Allerdings ist es mit der Zeit wie mit der Schöpfung insgesamt: Gott ist ihr Urheber, aber was alles konkret in der Zeit geschieht – das legt er nicht so genau fest. Diese Erfahrung macht das Volk Israel, das einen kleinen Landstreifen in der Aufmarschzone verschiedener Grossreiche bewohnt, schnell. Die Zeit bringt für das Volk nicht stetige Entwicklung und Wohlstand, sondern immer wieder Verheerung und Tod. t mag zwar göttlichen Ursprungs sein, geprägt wird sie aber von den Eliten und den Mächtigen dieser Welt. Fairness oder irgendeine Form «höherer Gerechtigkeit» ist da logischerweise nicht zu erwarten. Aus den Geschichten der Bibel spricht damit ein tiefer Realismus gegenüber der Zeit; besteht Gelegenheit für die Durchsetzung eigener Interessen, wird sie dafür normalerweise auch genutzt. Obwohl sie von Gott geschöpft ist, hat damit t auch in der Bibel eher den Charakter einer physikalischen Ordnungseinheit, die an sich keinen «Wert» hat und kein «Heilsversprechen» in sich trägt.

Das Ende von allem

Diese schicksalhafte Erfahrung der Zeit wird für das Volk Israel aber schliesslich zum Ausgangspunkt einer erstaunlichen Entwicklung: Es bildet sich immer stärker der Glaube aus, dass Gott ein «Ende der Zeiten» vorgesehen hat, an dem er sich – endlich! – in seiner Macht und Herrlichkeit offenbaren wird. Im Buch Daniel wird die Hoffnung auf diese göttliche Endzeit in grossen, apokalyptischen (= offenbarenden) Bildern geschildert. Von vier aufeinander folgenden Tiermonstern wird dort berichtet, sie symbolisieren die bösartigen Grossreiche, die die gute Schöpfung durch ihren Machtmissbrauch deformieren. Doch irgendwann ist die göttliche Geduld zu Ende, es «kam mit den Wolken des Himmels einer [der aussah] wie ein Menschensohn. Er gelangte bis zu dem Hochbetagten und wurde vor ihn geführt. Ihm wurden Herrschaft, Würde und Königtum gegeben.

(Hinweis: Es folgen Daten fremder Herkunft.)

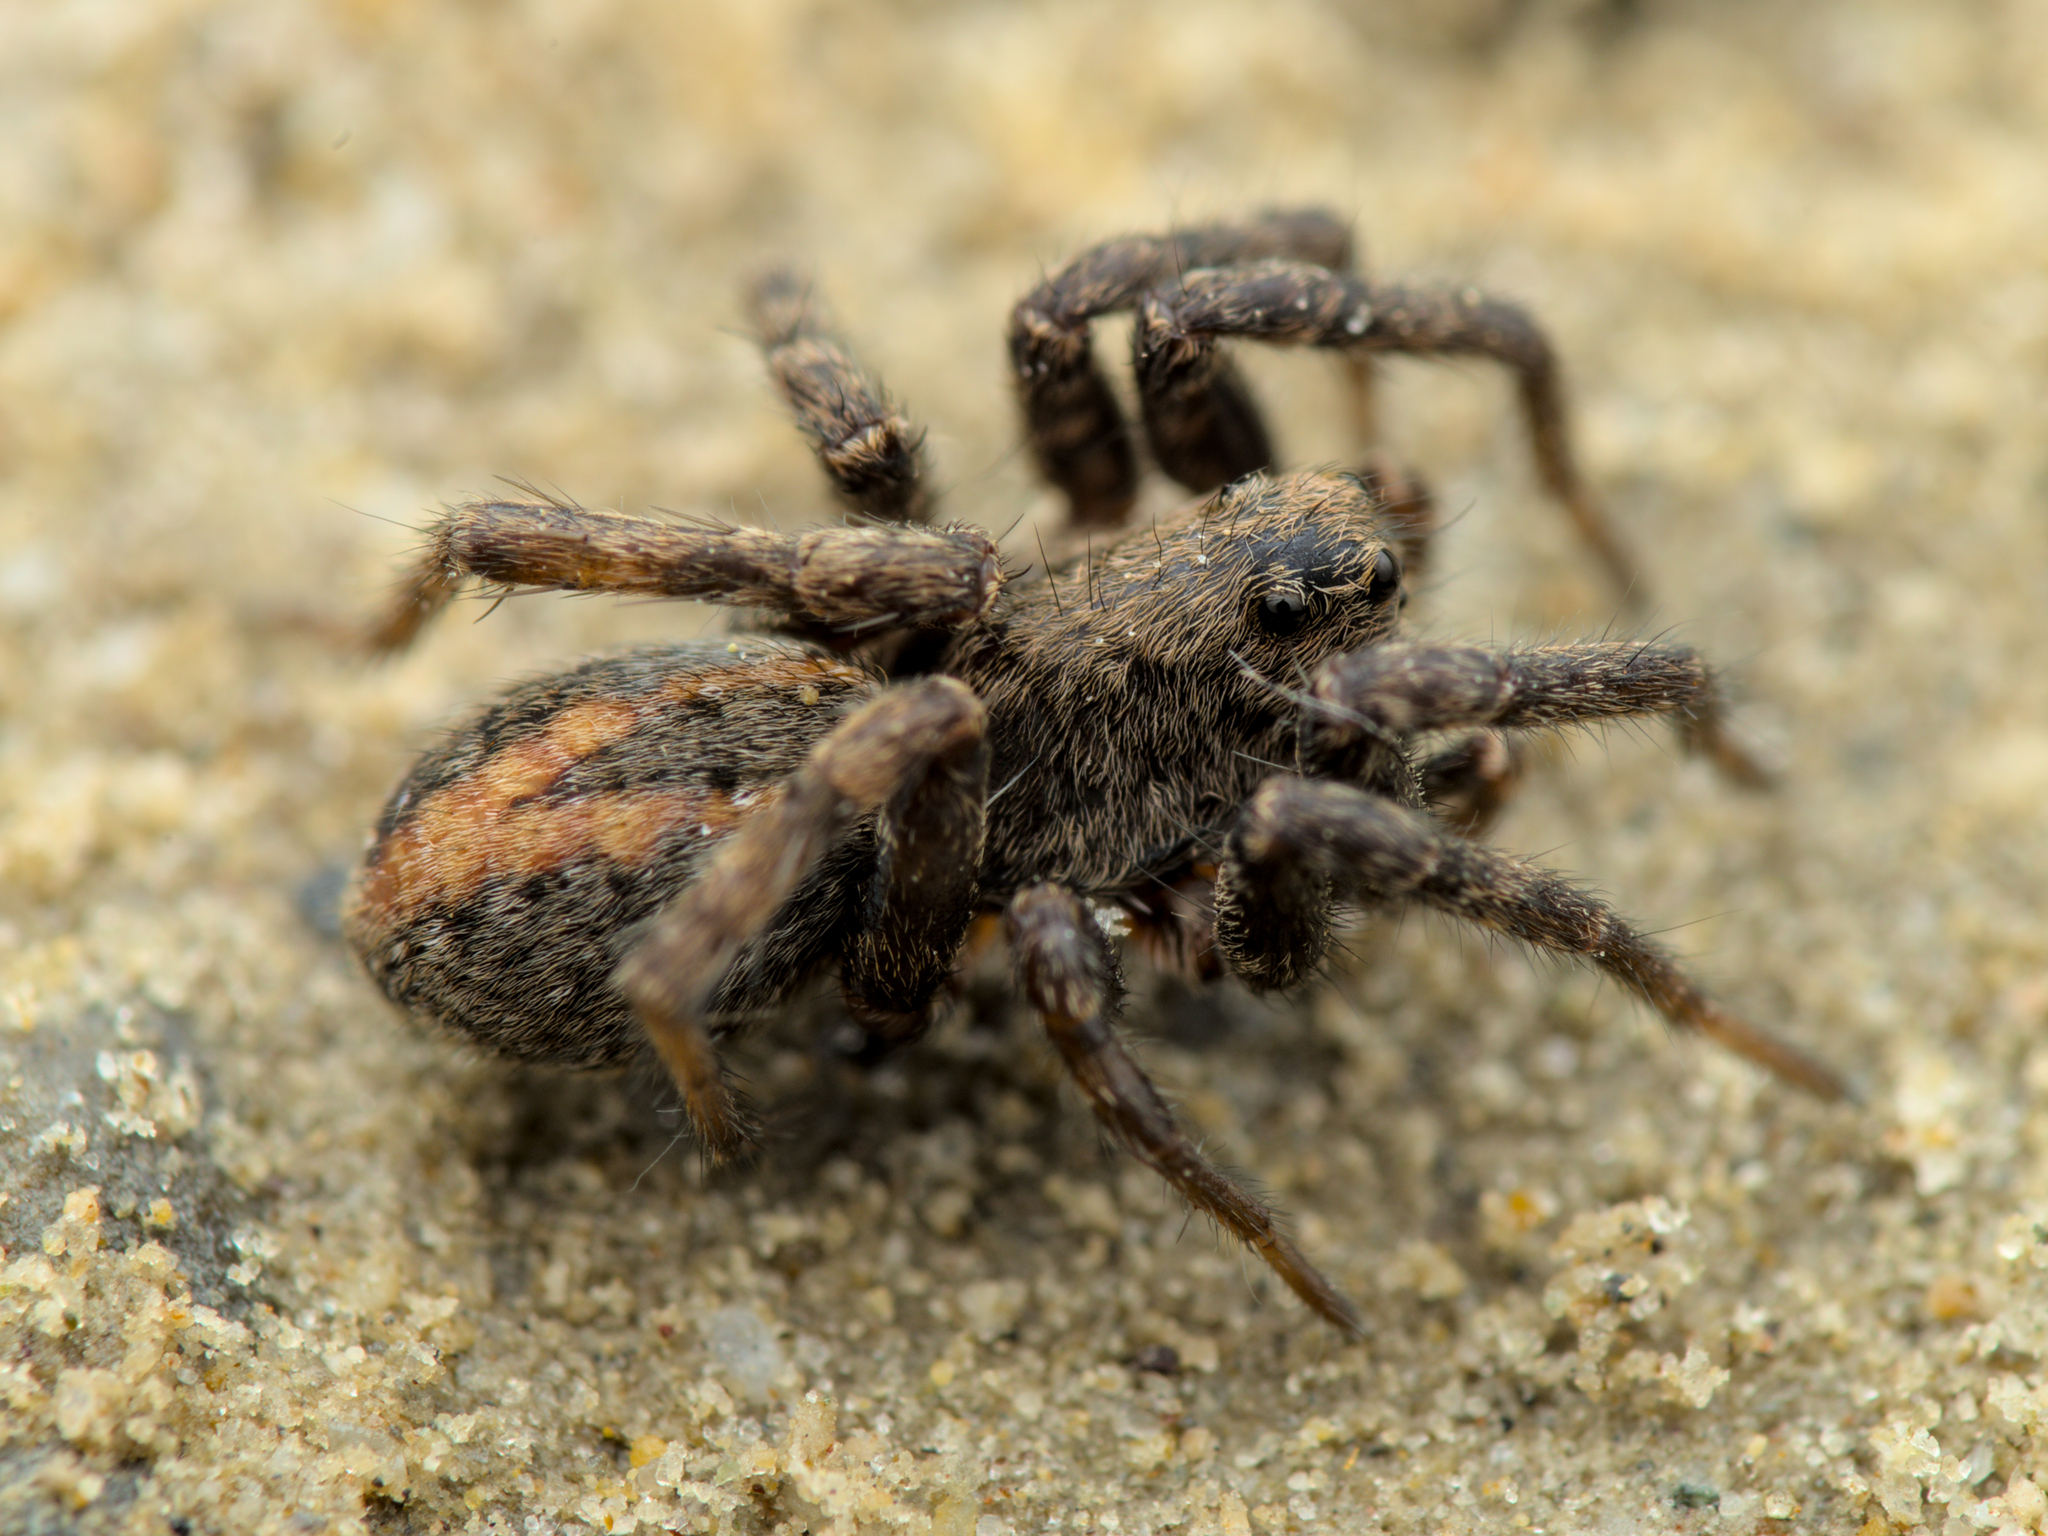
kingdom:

Alle Völker, Nationen und Sprachen müssen ihm dienen. Seine Herrschaft ist eine ewige, unvergängliche Herrschaft. Sein Reich geht niemals unter.» (Dan 7,13f). Die Zeit t, so verspricht das Buch Daniel, wird sich mit dem Eingreifen Gottes und durch sein Gericht zu einer ewigen Heilszeit tHeil verwandeln.

 

Die Heilszeit

Der Begriff Menschensohn lässt aufhorchen. Denn niemand anderes als Jesus spricht in den Evangelien immer wieder davon, was die Aufgabe des «Menschensohns» ist und sein wird. Für seine Jünger:innen ist die Sache bald klar: Jesus selbst ist dieser Menschensohn, er ist derjenige, der die neue und ewige Heilszeit durch sein Leben und Wirken anbrechen lässt. Nach seinem Tod am Kreuz und mit der Überzeugung, dass er von Toten erstanden ist, wird diese Einsicht immer stärker: Diejenigen, die Jesus nachfolgen, leben bereits hier und heute im angebrochenen Reich Gottes. Mit dieser Überzeugung verändert sich aber auch die Qualität der Zeit grundlegend. Die physikalische Zeit t existiert weiterhin, aber die Heilszeit tHeil ist für Christ:innen unwiderruflich angebrochen und wird irgendwann in einem unbestimmten Punkt die alleinig relevante Zeit werden. Die «Offenbarung des Johannes» entwirft mit dem «Neuen Jerusalem» einige prachtvolle Bilder, wie wir uns das vorstellen können.

Und der Advent?

Hand aufs Herz, tHeil spielt in unserem Alltag oft nur eine kleine Rolle. Wir sind schon froh, wenn wir mit den Herausforderungen der normalen Zeit t einigermassen fertig werden. Im Kirchenjahr gibt es aber einen Zeitabschnitt, der uns für die bereits angebrochene Zeit tHeil besonders sensibilisieren möchte: Den Advent. Seine «Aufgabe» ist es, uns in jährlicher Wiederholung vor Augen zu führen, dass wir bereits anfangshaft in einer Heilszeit leben – einer Heilszeit, die ein kompletter Gegenentwurf zu unserer «normalen» physikalischen Zeit t ist. Als «Anti-Zeit» sollten wir den Advent neu verstehen lernen als Chance und als Weckruf an uns selbst: Die Zwänge der Zeit leichter zu nehmen und unseren Fokus neu auszurichten. Und zwar darauf, unsere Zeit nicht an ihrer Quantität zu messen, sondern an ihrer Qualität: Dass unsere Zeit sinnvoll, schön und segensreich für uns selbst und für andere gleichermassen sein möge.1

  1. Titelbild: Vergänglichkeit, leerer Schein. Pieter Claesz: Vanitas-Stillleben mit Truthahnpastete, 1627, Rijksmuseum Amsterdam. / Bild 1: Grafik: Moderner verdrehter Buchstaben «t». / Bild 2: Die Zeit ist der Taktgeber des Lebens. Unsplash@ikukevk / Bild 3: Kalender mit eingetragenen Feiertagen. Unsplash@adders / Bild 4: Königtum in der Krippe. Unsplash@prochurchmedia.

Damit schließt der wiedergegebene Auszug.